The researchers connected this clue to another critical piece of evidence: they found that when soil nitrate levels spiked, levels of zinc—a metal element—in the root nodules declined. Putting two and two together, they realized that this was the signal to FUN to activate: its sensors detected the decreasing zinc levels as a proxy for the spiking nitrogen, bringing it out of dormancy to set off a chain of events in other genes that caused the nitrogen-fixing bacteria to stop their work. 

Meanwhile, when nitrogen is low and zinc levels peak, the researchers found the opposite occurred: FUN was transformed into an inactive protein filament, effectively going dormant until it was needed again, and leaving nitrogen uptake to go on.

Zinc could therefore accelerate a plant’s uptake of nitrogen from the soil, the scientists reason. That could be revolutionary in situations where there is excess nitrogen—for instance where synthetic fertilizer has been applied liberally to the land. Farmers often do this to offset the risk of low yields, but the trade-off is that chunks of that fertilizer go unused, running off and polluting rivers, lakes, and the sea. Perhaps zinc could change this scenario by coaxing plants to scavenge more nitrogen from the earth, the team of scientists say.

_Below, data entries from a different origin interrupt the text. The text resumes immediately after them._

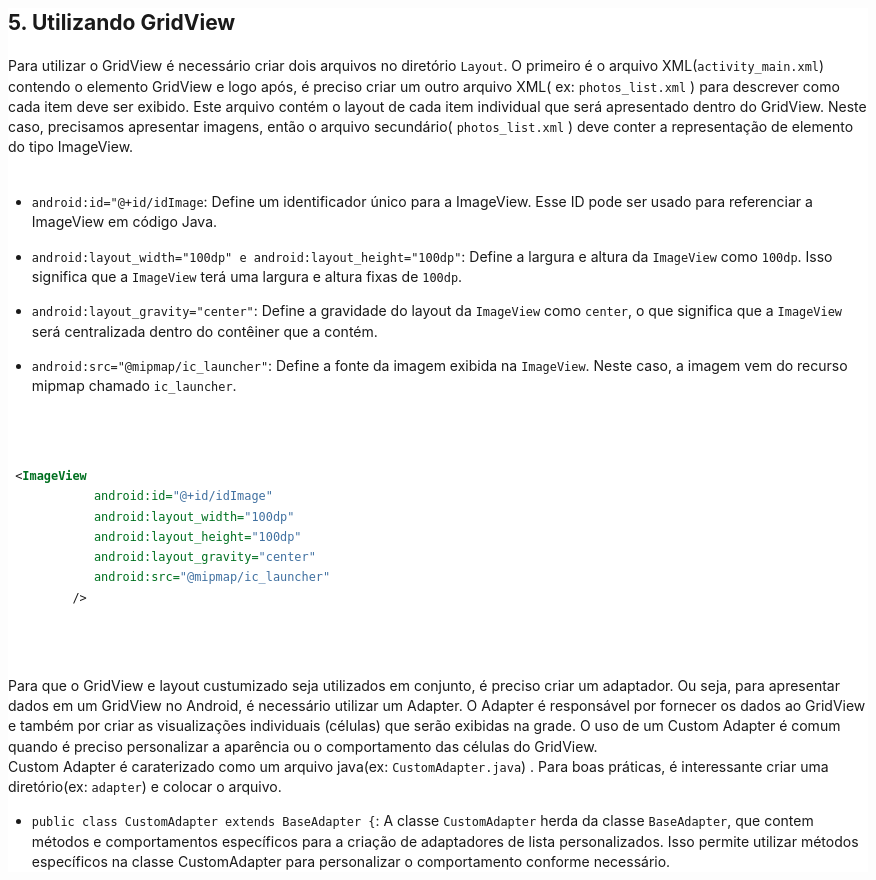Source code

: <a id="put-images"></a>
## 5. Utilizando GridView

Para utilizar o GridView é necessário criar dois arquivos no diretório `Layout`. O primeiro é o arquivo XML(`activity_main.xml`) contendo o elemento GridView e logo após, é preciso criar um outro arquivo XML( ex: `photos_list.xml` ) para descrever como cada item deve ser exibido. Este arquivo contém o layout de cada item individual que será apresentado dentro do GridView. Neste caso, precisamos apresentar imagens, então o arquivo secundário( `photos_list.xml` ) deve conter a representação de elemento do tipo ImageView.    
<br>

* `android:id="@+id/idImage`:
        Define um identificador único para a ImageView. Esse ID pode ser usado para referenciar a ImageView em código Java.

* `android:layout_width="100dp" e android:layout_height="100dp"`:
        Define a largura e altura da `ImageView` como `100dp`. Isso significa que a `ImageView` terá uma largura e altura fixas de `100dp`.

* `android:layout_gravity="center"`:
        Define a gravidade do layout da `ImageView` como `center`, o que significa que a `ImageView` será centralizada dentro do contêiner que a contém.

* `android:src="@mipmap/ic_launcher"`:
        Define a fonte da imagem exibida na `ImageView`. Neste caso, a imagem vem do recurso mipmap chamado `ic_launcher`. 

<br>

```xml

 <ImageView
            android:id="@+id/idImage"
            android:layout_width="100dp"
            android:layout_height="100dp"
            android:layout_gravity="center"
            android:src="@mipmap/ic_launcher"
         />
    
```
<br>

Para que o GridView e layout custumizado seja utilizados em conjunto, é preciso criar um adaptador. Ou seja, para apresentar dados em um GridView no Android, é necessário utilizar um Adapter. O Adapter é responsável por fornecer os dados ao GridView e também por criar as visualizações individuais (células) que serão exibidas na grade. O uso de um Custom Adapter é comum quando é preciso personalizar a aparência ou o comportamento das células do GridView. 
<br>
Custom Adapter é caraterizado como um arquivo java(ex: `CustomAdapter.java`) . Para boas práticas, é interessante criar uma diretório(ex: `adapter`) e colocar o arquivo.
<br>

* `public class CustomAdapter extends BaseAdapter {`:
        A classe `CustomAdapter` herda da classe `BaseAdapter`, que contem métodos e comportamentos específicos para a criação de adaptadores de lista personalizados. Isso permite utilizar métodos específicos na classe CustomAdapter para personalizar o comportamento conforme necessário.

They’re working on that possibility right now, with new research into how major legume crops like soybeans and cowpeas respond to nitrogen when the FUN circuit is switched off. Soon, they hope this work will help “increase the delivery of fixed nitrogen to agriculturally important crops.”

Lin et. al. “Zinc mediates control of nitrogen fixation via transcription factor filamentation.” Nature. 2024.